Lasorda headed for a gate at Holman, where a senior citizen bedecked in Dodger blue stopped him. "Tommy, are you happy with the crowd?" she asked, motioning toward the stream of fans with hair as white as Lasorda's.

"I'm happy every day I pick up the paper, read the obituaries and don't find my name in it," Lasorda said, and then disappeared through the rightfield gate.

When the manager stepped onto the field moments later, Hail to the Chief blared from the speakers. As Lasorda neared home plate he shouted, in a voice normally reserved for arguments with an umpire. "You want baseball? We'll give you baseball! I guarantee you you'll get your money's worth!" The fans stood and cheered. More than ever, Lasorda was the main attraction.

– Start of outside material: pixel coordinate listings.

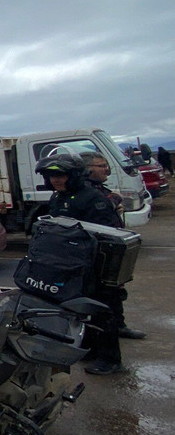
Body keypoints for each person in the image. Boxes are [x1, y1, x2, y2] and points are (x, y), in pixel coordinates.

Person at [36, 153, 127, 375]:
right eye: (51, 176)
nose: (56, 180)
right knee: (82, 310)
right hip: (73, 266)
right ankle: (92, 351)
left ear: (73, 175)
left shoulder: (92, 198)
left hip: (95, 265)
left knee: (102, 311)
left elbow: (108, 235)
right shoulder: (57, 198)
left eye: (61, 175)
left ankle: (111, 359)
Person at [80, 151, 146, 343]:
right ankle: (104, 338)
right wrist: (115, 200)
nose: (106, 169)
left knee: (116, 290)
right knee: (105, 295)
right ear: (88, 169)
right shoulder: (87, 190)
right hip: (99, 251)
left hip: (112, 248)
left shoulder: (99, 187)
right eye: (101, 166)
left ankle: (120, 326)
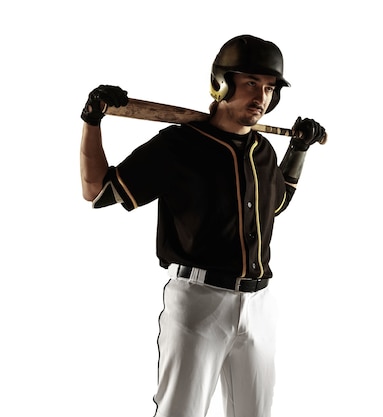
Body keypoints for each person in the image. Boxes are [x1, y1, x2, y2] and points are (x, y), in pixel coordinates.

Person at [79, 34, 326, 417]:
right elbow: (97, 191)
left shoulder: (263, 151)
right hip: (199, 301)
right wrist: (92, 121)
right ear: (221, 83)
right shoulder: (179, 145)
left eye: (268, 87)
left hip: (260, 304)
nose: (260, 96)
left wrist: (298, 150)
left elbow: (274, 205)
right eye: (249, 84)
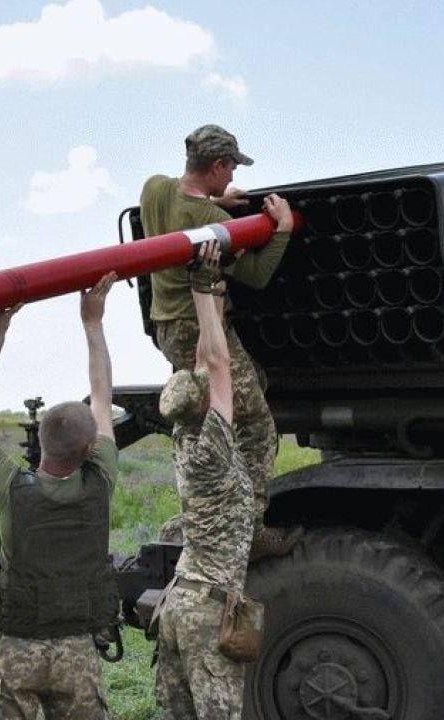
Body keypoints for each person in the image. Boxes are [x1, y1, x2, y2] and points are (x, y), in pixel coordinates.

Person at [0, 273, 119, 720]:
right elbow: (102, 398)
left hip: (15, 651)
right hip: (77, 651)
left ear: (41, 440)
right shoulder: (100, 481)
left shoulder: (11, 488)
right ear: (89, 451)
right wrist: (93, 322)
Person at [139, 123, 299, 558]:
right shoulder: (212, 223)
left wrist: (213, 200)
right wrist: (281, 229)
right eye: (230, 169)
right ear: (217, 165)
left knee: (202, 419)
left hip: (166, 326)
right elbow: (256, 275)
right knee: (257, 428)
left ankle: (195, 514)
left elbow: (181, 203)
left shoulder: (153, 189)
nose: (232, 178)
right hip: (202, 328)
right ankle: (248, 529)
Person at [153, 243, 255, 720]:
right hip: (205, 612)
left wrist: (207, 296)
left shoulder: (183, 435)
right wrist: (203, 285)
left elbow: (202, 361)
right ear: (203, 405)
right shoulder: (213, 446)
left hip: (178, 606)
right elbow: (217, 364)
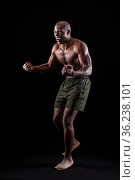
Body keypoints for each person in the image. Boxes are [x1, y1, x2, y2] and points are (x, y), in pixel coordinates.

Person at [23, 21, 92, 170]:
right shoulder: (56, 48)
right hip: (66, 83)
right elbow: (49, 66)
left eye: (60, 32)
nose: (57, 35)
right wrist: (33, 68)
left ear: (68, 32)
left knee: (67, 120)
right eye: (55, 32)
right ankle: (72, 141)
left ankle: (68, 158)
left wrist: (75, 72)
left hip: (81, 83)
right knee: (56, 119)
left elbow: (88, 69)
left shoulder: (79, 46)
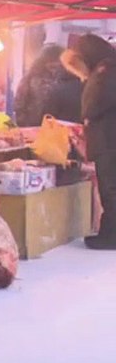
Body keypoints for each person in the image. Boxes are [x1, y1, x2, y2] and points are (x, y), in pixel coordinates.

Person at [61, 33, 116, 250]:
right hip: (109, 138)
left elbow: (91, 107)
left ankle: (110, 237)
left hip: (108, 140)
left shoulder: (105, 73)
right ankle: (108, 233)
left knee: (110, 189)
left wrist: (85, 117)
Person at [14, 44, 83, 127]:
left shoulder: (29, 79)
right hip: (61, 131)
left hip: (32, 131)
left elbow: (19, 106)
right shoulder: (73, 80)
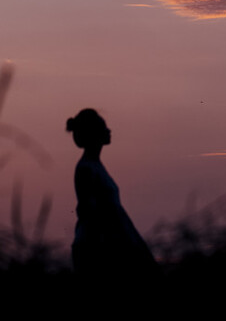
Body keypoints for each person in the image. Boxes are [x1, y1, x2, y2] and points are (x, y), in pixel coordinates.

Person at [66, 109, 157, 279]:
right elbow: (91, 213)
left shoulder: (94, 166)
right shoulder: (86, 169)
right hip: (97, 247)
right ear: (93, 133)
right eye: (103, 127)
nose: (109, 131)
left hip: (107, 243)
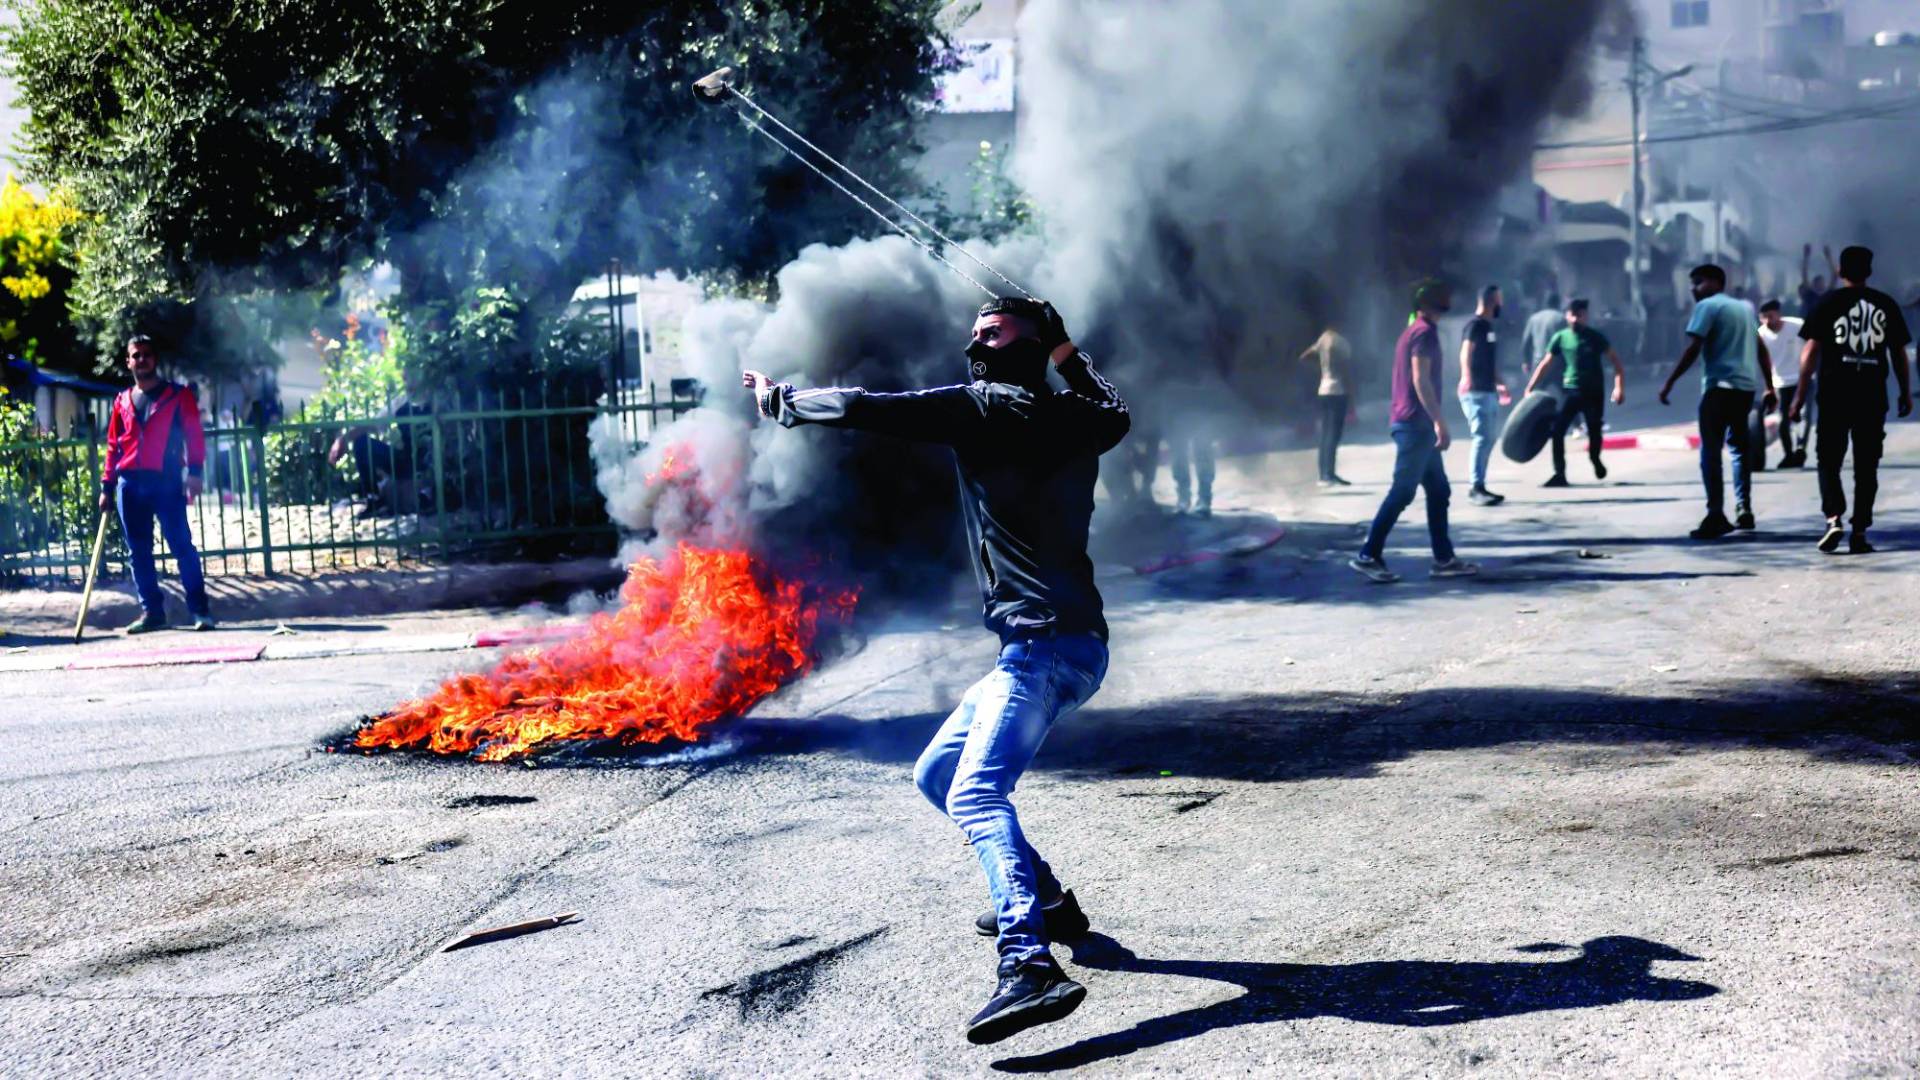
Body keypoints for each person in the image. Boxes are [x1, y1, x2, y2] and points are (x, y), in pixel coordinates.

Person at [742, 296, 1129, 1045]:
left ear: (1024, 345)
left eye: (993, 331)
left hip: (1042, 648)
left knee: (978, 793)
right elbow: (1115, 408)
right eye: (975, 330)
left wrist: (780, 401)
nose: (976, 340)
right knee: (937, 776)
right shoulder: (1078, 415)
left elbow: (870, 406)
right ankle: (1049, 902)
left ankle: (1029, 963)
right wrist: (1063, 349)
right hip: (1070, 647)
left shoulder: (982, 406)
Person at [1349, 279, 1479, 584]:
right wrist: (1439, 421)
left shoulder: (1415, 331)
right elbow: (1421, 379)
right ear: (1427, 304)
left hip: (1415, 425)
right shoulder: (1423, 333)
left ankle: (1444, 560)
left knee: (1439, 491)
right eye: (1441, 297)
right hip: (1415, 425)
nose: (1447, 301)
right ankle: (1368, 555)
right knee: (1403, 491)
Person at [1791, 245, 1913, 554]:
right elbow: (1898, 353)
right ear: (1869, 271)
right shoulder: (1885, 304)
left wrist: (1799, 396)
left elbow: (1810, 352)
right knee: (1866, 465)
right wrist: (1904, 391)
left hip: (1834, 394)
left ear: (1840, 271)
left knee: (1828, 460)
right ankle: (1859, 530)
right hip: (1871, 396)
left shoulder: (1827, 302)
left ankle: (1834, 517)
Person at [97, 335, 212, 633]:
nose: (142, 359)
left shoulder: (178, 395)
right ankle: (152, 613)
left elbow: (194, 435)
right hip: (129, 484)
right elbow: (113, 445)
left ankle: (200, 611)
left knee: (181, 546)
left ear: (155, 359)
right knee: (138, 552)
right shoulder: (122, 400)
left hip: (166, 481)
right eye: (136, 355)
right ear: (128, 362)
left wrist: (195, 472)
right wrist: (107, 486)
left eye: (147, 354)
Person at [1658, 264, 1776, 540]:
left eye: (1698, 282)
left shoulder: (1707, 307)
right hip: (1745, 390)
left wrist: (1670, 382)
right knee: (1739, 450)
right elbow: (1761, 349)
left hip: (1719, 388)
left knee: (1710, 451)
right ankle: (1744, 508)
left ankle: (1715, 514)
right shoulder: (1744, 309)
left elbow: (1693, 348)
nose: (1693, 288)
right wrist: (1769, 387)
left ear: (1715, 282)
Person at [1523, 299, 1626, 488]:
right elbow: (1546, 363)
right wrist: (1531, 386)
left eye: (1579, 315)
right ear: (1566, 316)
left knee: (1594, 430)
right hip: (1570, 391)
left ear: (1585, 316)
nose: (1575, 319)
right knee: (1558, 431)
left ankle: (1595, 459)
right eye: (1572, 315)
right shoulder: (1560, 337)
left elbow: (1616, 362)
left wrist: (1618, 387)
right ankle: (1559, 474)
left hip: (1593, 392)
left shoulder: (1595, 337)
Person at [327, 376, 435, 518]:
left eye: (409, 375)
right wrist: (343, 440)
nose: (406, 379)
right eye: (405, 377)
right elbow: (374, 424)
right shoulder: (401, 402)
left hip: (433, 458)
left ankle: (429, 497)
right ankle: (374, 498)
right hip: (407, 460)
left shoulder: (438, 398)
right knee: (361, 443)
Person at [1458, 284, 1510, 505]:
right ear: (1490, 302)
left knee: (1489, 438)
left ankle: (1481, 485)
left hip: (1488, 390)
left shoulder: (1489, 327)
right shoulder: (1475, 326)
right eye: (1499, 300)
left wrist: (1500, 383)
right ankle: (1475, 487)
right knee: (1481, 437)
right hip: (1475, 391)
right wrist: (1466, 376)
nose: (1501, 305)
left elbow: (1489, 361)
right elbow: (1465, 352)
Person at [1757, 300, 1808, 468]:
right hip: (1780, 382)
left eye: (1770, 316)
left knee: (1803, 415)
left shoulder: (1797, 325)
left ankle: (1800, 448)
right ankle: (1788, 454)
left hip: (1802, 378)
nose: (1767, 321)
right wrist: (1768, 387)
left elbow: (1813, 345)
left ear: (1779, 314)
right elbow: (1761, 360)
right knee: (1782, 420)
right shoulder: (1761, 334)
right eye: (1763, 318)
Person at [1299, 325, 1353, 486]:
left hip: (1323, 389)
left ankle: (1324, 473)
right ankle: (1329, 474)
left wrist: (1322, 370)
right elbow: (1345, 370)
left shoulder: (1322, 339)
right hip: (1338, 390)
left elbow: (1304, 357)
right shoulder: (1341, 342)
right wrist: (1351, 394)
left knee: (1325, 434)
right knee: (1334, 434)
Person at [1518, 291, 1564, 385]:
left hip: (1539, 362)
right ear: (1558, 303)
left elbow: (1526, 342)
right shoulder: (1562, 319)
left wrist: (1525, 361)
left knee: (1536, 390)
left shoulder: (1534, 318)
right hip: (1557, 363)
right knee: (1567, 391)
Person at [1799, 243, 1836, 318]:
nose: (1821, 285)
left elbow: (1834, 277)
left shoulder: (1827, 295)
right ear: (1814, 285)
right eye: (1819, 283)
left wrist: (1829, 257)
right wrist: (1806, 257)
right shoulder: (1811, 295)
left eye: (1822, 283)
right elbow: (1804, 275)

The paid attendance at Dodgertown for the Tiger game was 3,079, but that included 2,500 season tickets; the actual attendance was more like 2,000. By contrast, last year's Dodgertown opener drew a near-capacity crowd of 6,408, and L.A.'s exhibition opener against the New York Yankees last Thursday in Fort Lauderdale drew only about 500 fans. Still, Friday's turnout at Dodgertown was pretty good for a replacement game because some Vero Beach regulars are so loyal to the team that they didn't much care that the Dodger catcher's name was Paul Wittig instead of Mike Piazza, or that Jay Kirkpatrick was at first instead of Eric Karros or that Johnfer Landrum was in rightfield instead of Raul Mondesi, the 1994 National League Rookie of the Year.